Protocols using CBOR text strings will likely have internationalization
considerations; whether CBOR itself should mention this is not entirely
clear to me.

The potential loss of (e.g., type) information when converting from CBOR
to JSON is probably worth a mention, noting that applications performing
such conversions should consider whether they are affected and/or it's
desired to include specific type information in the generated JSON.

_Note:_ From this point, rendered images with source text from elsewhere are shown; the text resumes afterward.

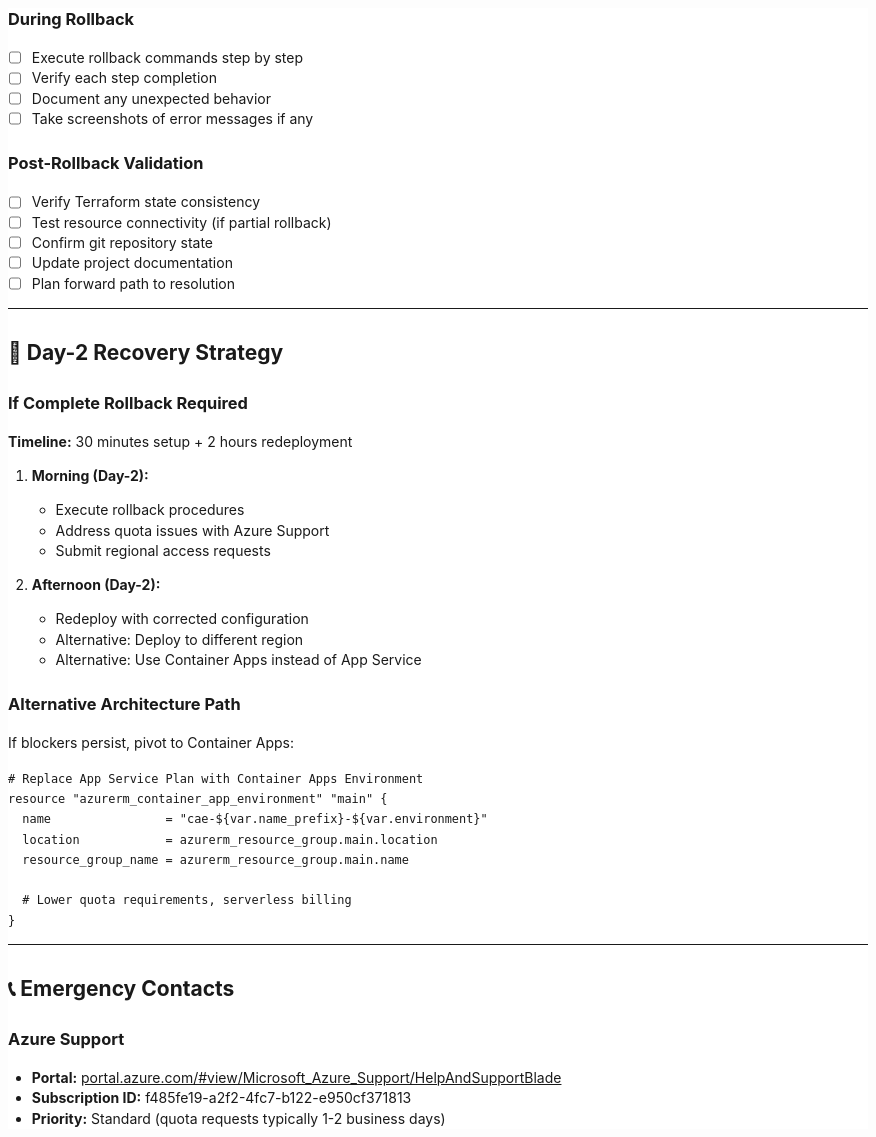 ### During Rollback
- [ ] Execute rollback commands step by step
- [ ] Verify each step completion
- [ ] Document any unexpected behavior
- [ ] Take screenshots of error messages if any

### Post-Rollback Validation
- [ ] Verify Terraform state consistency
- [ ] Test resource connectivity (if partial rollback)
- [ ] Confirm git repository state
- [ ] Update project documentation
- [ ] Plan forward path to resolution

---

## 🎯 Day-2 Recovery Strategy

### If Complete Rollback Required
**Timeline:** 30 minutes setup + 2 hours redeployment

1. **Morning (Day-2):**
   - Execute rollback procedures
   - Address quota issues with Azure Support
   - Submit regional access requests

2. **Afternoon (Day-2):**
   - Redeploy with corrected configuration
   - Alternative: Deploy to different region
   - Alternative: Use Container Apps instead of App Service

### Alternative Architecture Path
If blockers persist, pivot to Container Apps:

```hcl
# Replace App Service Plan with Container Apps Environment
resource "azurerm_container_app_environment" "main" {
  name                = "cae-${var.name_prefix}-${var.environment}"
  location            = azurerm_resource_group.main.location
  resource_group_name = azurerm_resource_group.main.name
  
  # Lower quota requirements, serverless billing
}
```

---

## 📞 Emergency Contacts

### Azure Support
- **Portal:** [portal.azure.com/#view/Microsoft_Azure_Support/HelpAndSupportBlade](https://portal.azure.com/#view/Microsoft_Azure_Support/HelpAndSupportBlade)
- **Subscription ID:** f485fe19-a2f2-4fc7-b122-e950cf371813
- **Priority:** Standard (quota requests typically 1-2 business days)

   numbers may exceed linear effort.  Also, some hash-table
   implementations that are used by decoders to build in-memory
   representations of maps can be attacked to spend quadratic effort,
   unless a secret key (see Section 7 of [SIPHASH]) or some other
   mitigation is employed.  Such superlinear efforts can be exploited by

It seems likely that an alternate reference not behind a paywall would
be usable to make this point.

Section 11.2

Would not [PCRE] need to be normative (if that functionality remains,
per the DISCUSS)?

Appendix A

[I did not verify the examples.]

   ATTIC FIFTY STATERS).  (Note that all these single-character strings
   could also be represented in native UTF-8 in diagnostic notation,
   just not in an ASCII-only specification like the present one.)  In

The present specification is not ASCII-only...

Appendix C

     return 0;                     // no break out

Should this be 'return mt'?  IIUC the return value is a message type
or -1 for the break code, and errors are indicated out of band via
fail().

   void encode_sint(int64_t n) {
     uint64t ui = n >> 63;    // extend sign to whole length
     mt = ui & 0x20;          // extract major type

If this is supposed to be C, you probably want to declare mt.

Appendix F

   *  major type 7, additional information 24, value < 32 (incorrect or
      incorrectly encoded simple type)

I see "incorrectly encoded", but I'm not sure I understand what is meant
by "incorrect simple type".

Appendix G.3

   integers and floating point values.  Experience from implementation
   and use now suggested that the separation between these two number
   domains should be more clearly drawn in the document; language that
   suggested an integer could seamlessly stand in for a floating point
   value was removed.  Also, a suggestion (based on I-JSON [RFC7493])

So instead we have skew between the generic data model and the extended
model, where the generic model thinks some numers are different that the
extended model treats as the same.  Should we mention that here as well?